Charles forced Sport ahead. He was a man adrift on a vast, destructive sea. No cause could save his life; no slogan. Just scraps of memory.
Name.
Face—
Her.
Near the sunken road, he was among madmen—soldiers in gray seeing the elephant for the first time and berserk with fear. He watched one throw his canteen away; another pound one, two, three, four balls down his rifle muzzle without counting, without noticing; a third standing with clenched fists, squalling like an abandoned child. A sky-borne chunk of exploded iron cut off his left leg and his yell in one neat slice. Blood pattered the ground like the earlier drizzle.

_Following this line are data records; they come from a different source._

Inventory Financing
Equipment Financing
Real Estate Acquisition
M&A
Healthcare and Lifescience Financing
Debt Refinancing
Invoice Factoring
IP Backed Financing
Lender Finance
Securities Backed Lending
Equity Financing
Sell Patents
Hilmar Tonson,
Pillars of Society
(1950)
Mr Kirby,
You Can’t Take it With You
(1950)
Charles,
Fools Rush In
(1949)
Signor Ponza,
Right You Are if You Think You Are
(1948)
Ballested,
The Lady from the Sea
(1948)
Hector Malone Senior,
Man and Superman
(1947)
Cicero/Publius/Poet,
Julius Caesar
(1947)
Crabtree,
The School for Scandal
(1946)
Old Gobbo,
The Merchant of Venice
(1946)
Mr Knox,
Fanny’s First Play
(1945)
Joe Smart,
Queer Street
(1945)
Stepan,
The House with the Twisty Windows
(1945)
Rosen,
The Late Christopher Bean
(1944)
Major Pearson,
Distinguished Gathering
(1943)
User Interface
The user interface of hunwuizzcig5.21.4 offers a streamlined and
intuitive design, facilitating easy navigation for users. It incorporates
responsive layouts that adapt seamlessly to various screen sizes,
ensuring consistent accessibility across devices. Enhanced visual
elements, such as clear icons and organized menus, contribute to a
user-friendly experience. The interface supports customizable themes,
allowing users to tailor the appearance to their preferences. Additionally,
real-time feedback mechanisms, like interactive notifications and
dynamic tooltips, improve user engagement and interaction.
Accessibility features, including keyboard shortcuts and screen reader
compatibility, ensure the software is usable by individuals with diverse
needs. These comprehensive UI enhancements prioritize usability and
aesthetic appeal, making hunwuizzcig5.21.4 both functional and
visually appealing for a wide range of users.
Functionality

“Get up, get up, damn you!”
Charles saw the shouter, a red-faced, red-bearded lieutenant booting a fallen horse. The lieutenant’s men crouched around a three-inch Blakely gun foundered in a rut. The lieutenant kept kicking the horse. Charles bent low as another shell burst, then slid from the saddle, found a rock, put it on the loose end of the rein. He ran forward at a crouch and pushed the hysterical officer with both hands.
“Get away. That horse can’t pull anything. That leg’s broken.”
“But—but—this gun’s needed up by the road. I was ordered to move it to the road.” The lieutenant wept now.
“Stand aside. You men”—Charles pointed—“cut the traces. We’ll pick it up by the trail handle and pull it. Some of you push each wheel. One of you watch my horse.”
Through Minié balls thick as bee swarms, shell bursts scattering shrapnel, they hauled the little rifled field gun, cursing like dock hands, sweating ferociously, pulling it forward yard by yard till they found a major, who flourished his saber to salute them. “Good for you, boys! Wheel her right up there.”
“The captain done it,” said one of the horse artillerymen pushing a wheel. “Our lieutenant couldn’t. He’s scairt out of his pants.”